# [TASK ITEM]
When you repeat the listing below, keep every word exactly and leave out each picture.

# [MATERIAL FOR THIS EXERCISE]
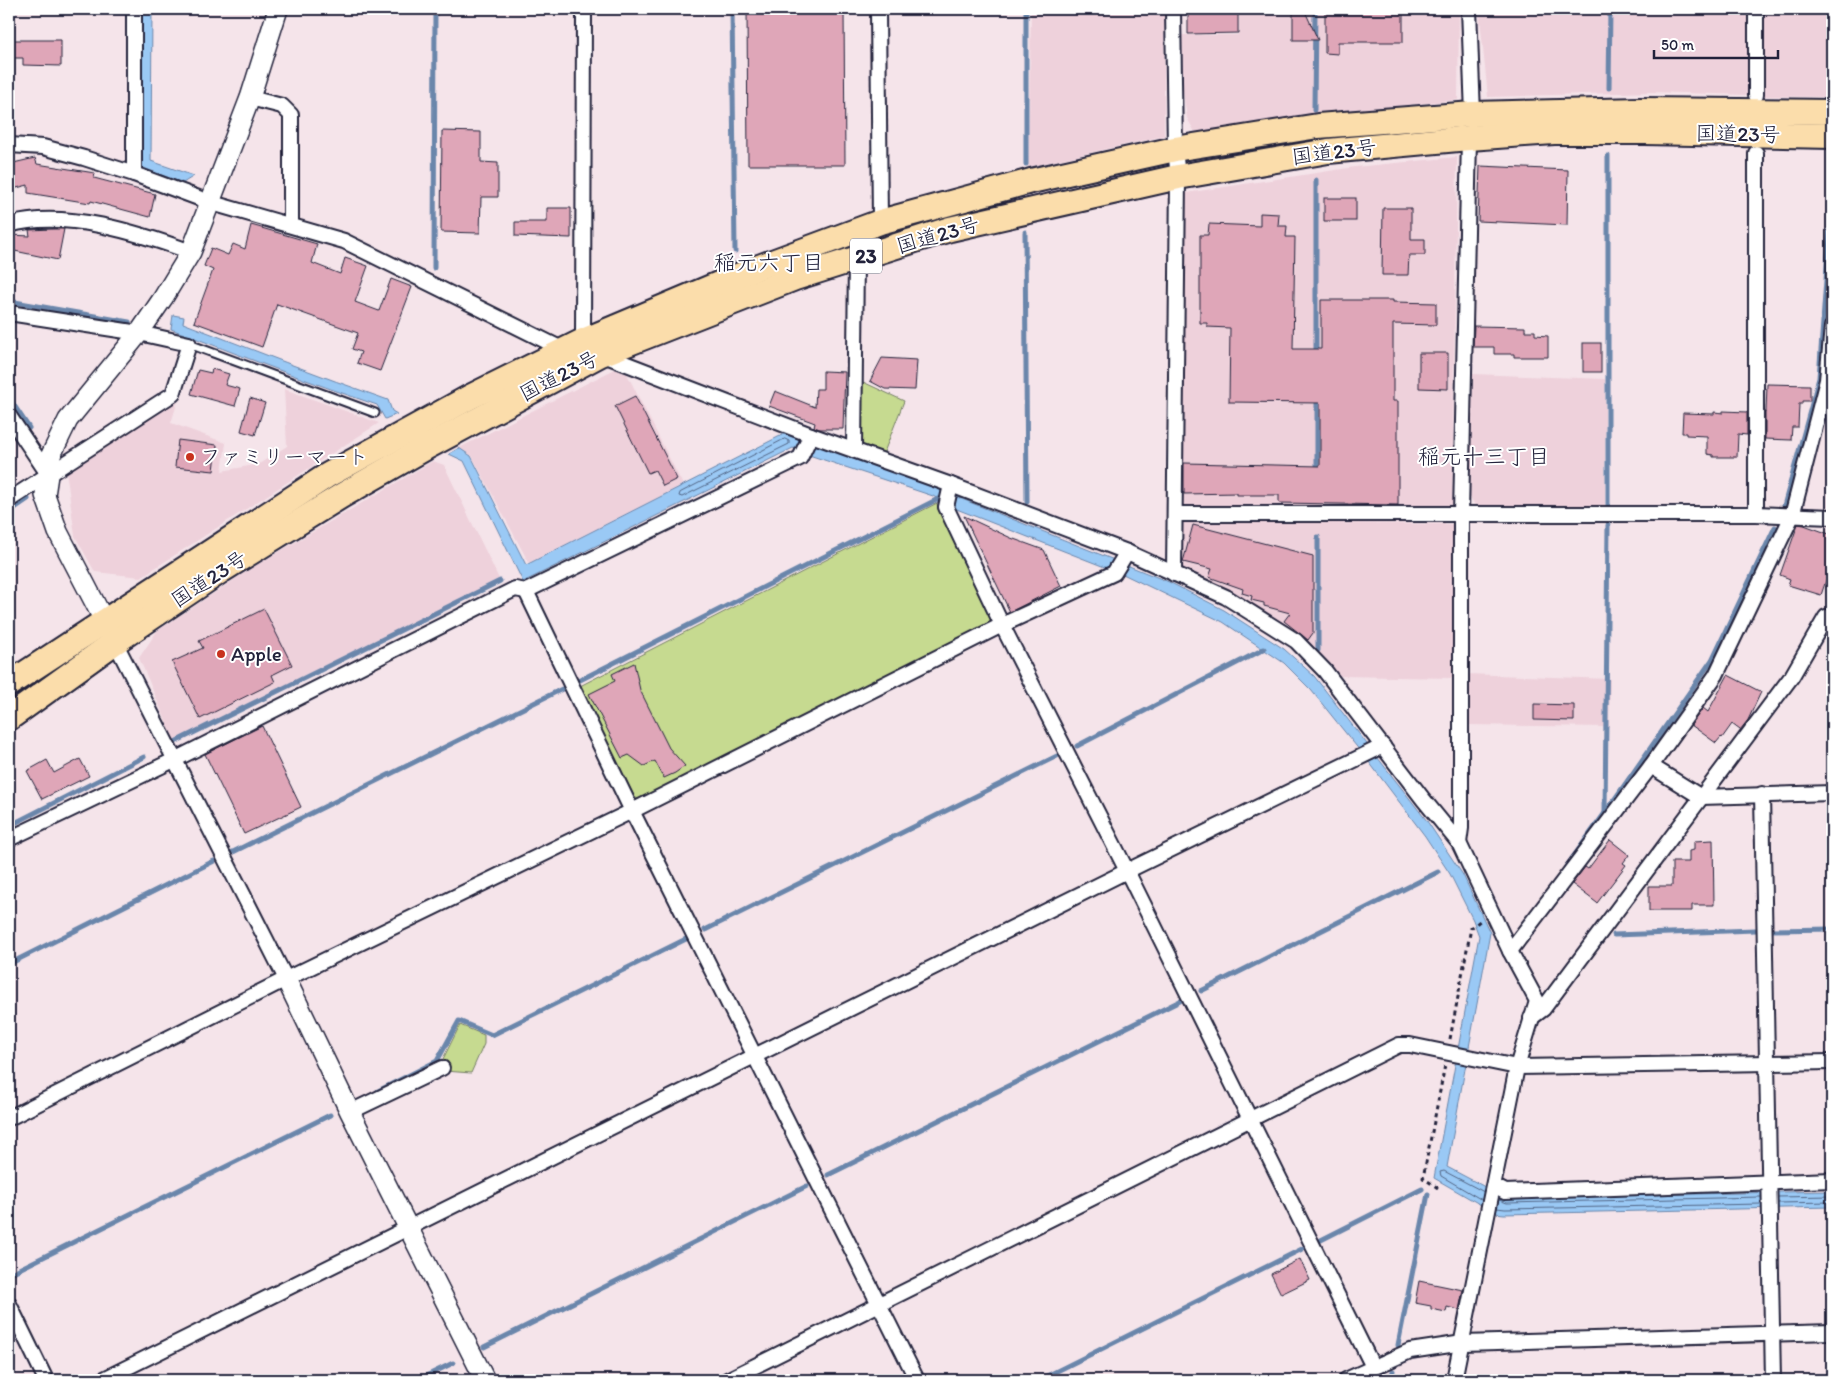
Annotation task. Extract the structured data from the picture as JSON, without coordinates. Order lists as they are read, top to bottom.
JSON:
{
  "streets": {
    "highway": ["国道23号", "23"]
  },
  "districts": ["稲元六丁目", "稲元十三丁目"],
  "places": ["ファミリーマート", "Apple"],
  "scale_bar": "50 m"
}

# [OUTPUT FOR THIS EXERCISE]
Annotation task. Extract the structured data from the picture as JSON, without coordinates. Order lists as they are read, top to bottom.
JSON:
{
  "streets": {
    "highway": ["国道23号", "23"]
  },
  "districts": ["稲元六丁目", "稲元十三丁目"],
  "places": ["ファミリーマート", "Apple"],
  "scale_bar": "50 m"
}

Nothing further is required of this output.